* **WHAT YOU WILL DO**:
(1) From the antenna paper, list each date it gives for the paper's receipt, revision and acceptance.
(2) Please reproduce, word for word, everything in the antenna paper from "Wireless Engineering and" down to "September 19th, 2010.".

* **READING TEXT**:
━━━━━━━━━━
Wireless Engineering and Technology
Vol.1 No.2(2010), Article ID:3027,5 pages DOI:10.4236/wet.2010.12010

Design of Aperture Coupled Microstrip Antenna Using Radial Basis Function Networks

Tanushree Bose1, Nisha Gupta2


1Department of Electronics and communication, Sikkim Manipal Institute of Technology, Majitar, India; 2Department of Electronics and Communication Engineering, Birla Institute of Technology, Mesra, India.

Email: contact_tanushree@rediffmail.com, ngupta@bitmesra.ac.in

Received August 15th, 2010; revised September 6th, 2010; accepted September 19th, 2010.

Keywords: Artificial Neural Network, RBF Nets, ACMSA


This paper, two Artificial Neural Network (ANN) models using radial basis function (RBF) nets are developed for the design of Aperture Coupled Microstrip Antennas (ACMSA) for different number of design parameters. The effect of increasing the number of design parameters on the ANN model is also discussed in this work. The performances of the models when compared are found that on decreasing the number of design parameters, accuracy of the model is increased. The results given by the prepared models are comparable with the results of the IE3D software. So, these models are accurate enough to measure the design parameters of ACMSAs. Thus the neural network approach eliminates the long time consuming process of finding various designing parameters using costly software packages.

1. Introduction

The artificial neural network can be referred to as an artificial human brain which processes data after proper training. Three basic aspects of a neuronal model are [1- 2]:

•    It consists of a large number of processing elements like neurons and nodes

•    Each nodes connect to a large number of other neurons and

•    The functionality of the network is determined by modifying the strengths of the connection during the learning phase.

Ability, adaptive capability and ease of implementation have made ANN a popular tool for many design problems in today’s communication world. These networks directly give almost accurate result eliminating the various time consuming complex computations required for different works. In the present scenario, the neural network models are used extensively for wireless communication engineering, which eliminates the complex and time consuming mathematical procedures of designing antennas, like Method of Moments (MOM) [4-6].
━━━━━━━━━━
* **RAW DATA**:
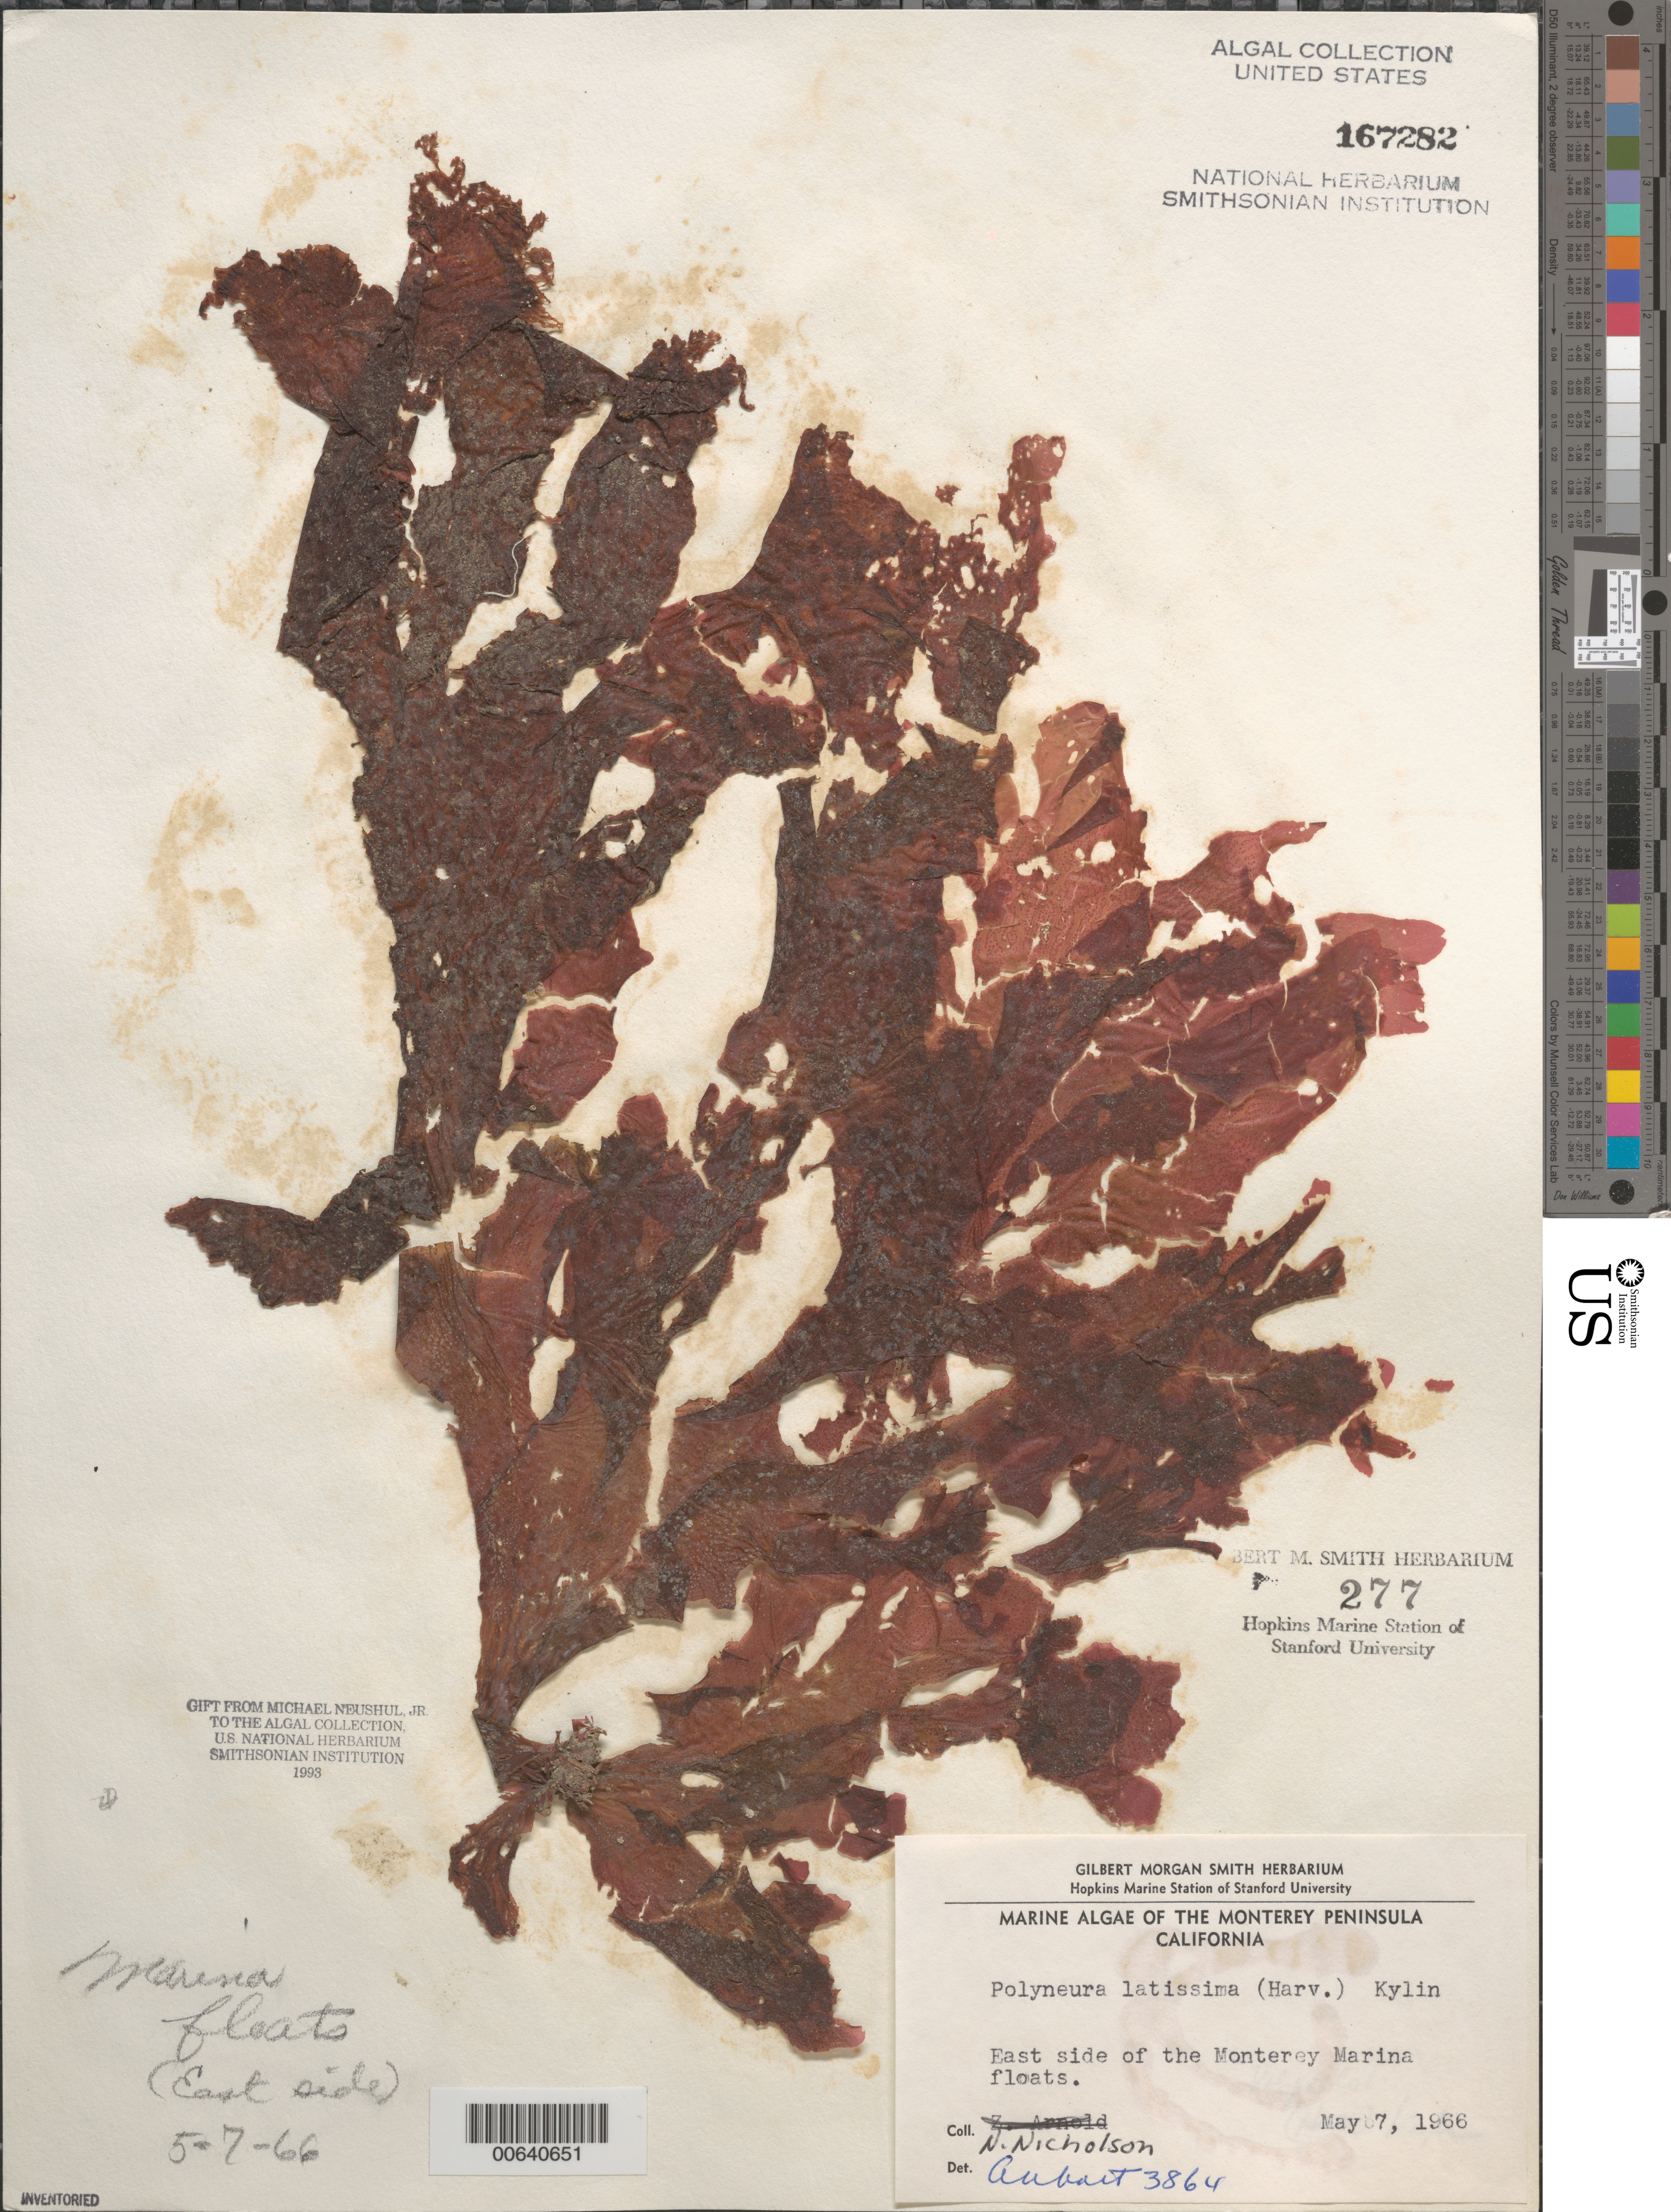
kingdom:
━━━━━━━━━━
* **EXERCISE ANSWERS**:
(1)
Received: August 15th, 2010
Revised: September 6th, 2010
Accepted: September 19th, 2010

(2)
Wireless Engineering and Technology
Vol.1 No.2(2010), Article ID:3027,5 pages DOI:10.4236/wet.2010.12010

Design of Aperture Coupled Microstrip Antenna Using Radial Basis Function Networks

Tanushree Bose1, Nisha Gupta2


1Department of Electronics and communication, Sikkim Manipal Institute of Technology, Majitar, India; 2Department of Electronics and Communication Engineering, Birla Institute of Technology, Mesra, India.

Email: contact_tanushree@rediffmail.com, ngupta@bitmesra.ac.in

Received August 15th, 2010; revised September 6th, 2010; accepted September 19th, 2010.